I stayed awake all night because, well, I simply didn’t feel like sleeping. I knew I had to sleep, but I simply wasn’t interested in it.
Of course, I could have turned off the lights, gone to bed, pulled the covers up to my chin, lied my head on the pillow, cuddled with my teddy bear, and thought about all the things that the Ramones used to sing about, and soon I would have fallen fast asleep.

Anyway, in the morning I took my medicine and biotin supplement, put lotion on my skin, got dressed, and brushed my teeth.

I spent the morning watching video clips of Stephen King’s Carrie movies and musical.

Later that day, I went to parish and got a coupon for food. Then I went to the pharmacy and got a new batch of prescribed medicine, and then I went to the psychiatric center to have my anti- psychotic medicine prescription renewed; I could have renewed it online, but as it is a special permission prescription, it has to be renewed in paper form. Then I went to the grocery shop and bought healthy food.

Once back home, I made cocoa and ate a little snack, and soon I started feeling sick and threw up.

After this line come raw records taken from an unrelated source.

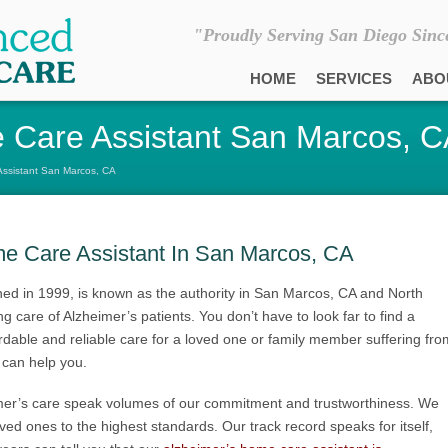
"Proudly Serving San Diego Sinc
HOME
SERVICES
ABO
 Care Assistant San Marcos, 
Assistant San Marcos, CA
me Care Assistant In San Marcos, CA
ed in 1999, is known as the authority in San Marcos, CA and North
 care of Alzheimer’s patients. You don’t have to look far to find a
ordable and reliable care for a loved one or family member suffering fro
can help you.
mer’s care speak volumes of our commitment and trustworthiness. We
loved ones to the highest standards. Our track record speaks for itself,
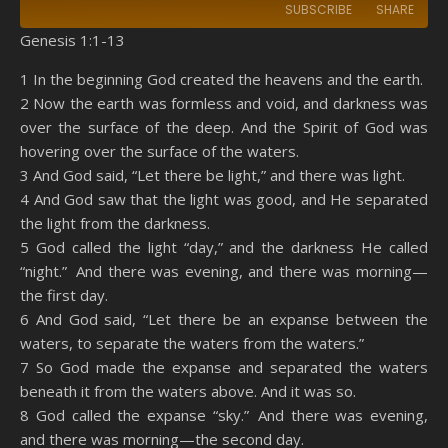
SUBSCRIBE
SHARE
Genesis 1:1-13
SHARE
Amazon
RSS
1 In the beginning God created the heavens and the earth.
2 Now the earth was formless and void, and darkness was
Spotify
YouTube
LINK
over the surface of the deep. And the Spirit of God was
RSS FEED
hovering over the surface of the waters.
EMBED
3 And God said, “Let there be light,” and there was light.
4 And God saw that the light was good, and He separated
the light from the darkness.
5 God called the light “day,” and the darkness He called
“night.” And there was evening, and there was morning—
the first day.
6 And God said, “Let there be an expanse between the
waters, to separate the waters from the waters.”
7 So God made the expanse and separated the waters
beneath it from the waters above. And it was so.
8 God called the expanse “sky.” And there was evening,
and there was morning—the second day.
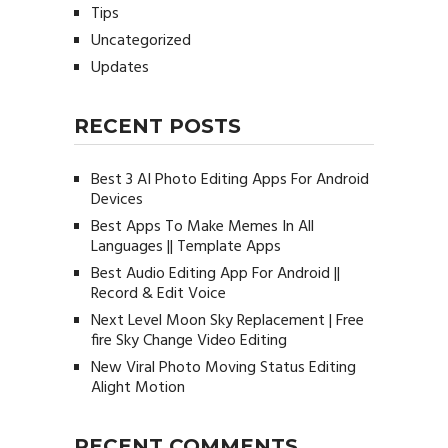
Tips
Uncategorized
Updates
RECENT POSTS
Best 3 AI Photo Editing Apps For Android
Devices
Best Apps To Make Memes In All
Languages || Template Apps
Best Audio Editing App For Android ||
Record & Edit Voice
Next Level Moon Sky Replacement | Free
fire Sky Change Video Editing
New Viral Photo Moving Status Editing
Alight Motion
RECENT COMMENTS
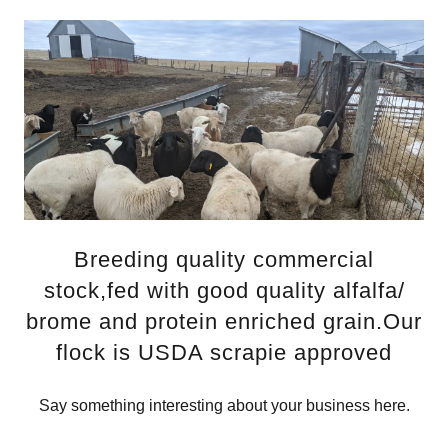
Breeding quality commercial
stock,fed with good quality alfalfa/
brome and protein enriched grain.Our
flock is USDA scrapie approved
Say something interesting about your business here.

I took a nap to sleep off all the sleep debt. When I woke up, I had a weird sort of pressure- like painful feeling in my head. I watched a bit of Keeping up Appearances, and then I took another nap.

I had missed the knitting group, but now I had enough spoons to go to the youth group at the church.

Once there, I ate plenty of treats; popcorn, licorice, cashew nuts, chili nuts, and drank lime- strawberry juice. I took part in the praying circle; we watched a YouTube video about a Finnish saint who died as a martyr, we sang hymns, discussed the importance of good deeds, hugged and blessed each other.

After the group, I took some discarded trolleys to the supermarket, and looked for Valentine’s day cards. I have already picked the design from the cards that have their postage fees paid by a charitable company.

I took my evening medicine and sprayed Nasonex into my nostrils and put cream on my face. I put on a fresh nightie and went to bed.

My nose ring smells weird. I kind of like it.

I have a weird pain in my upper arms, the same kind of pain you get after receiving a vaccination.

I have been thinking of my hair curled and dyed strawberry blonde this year.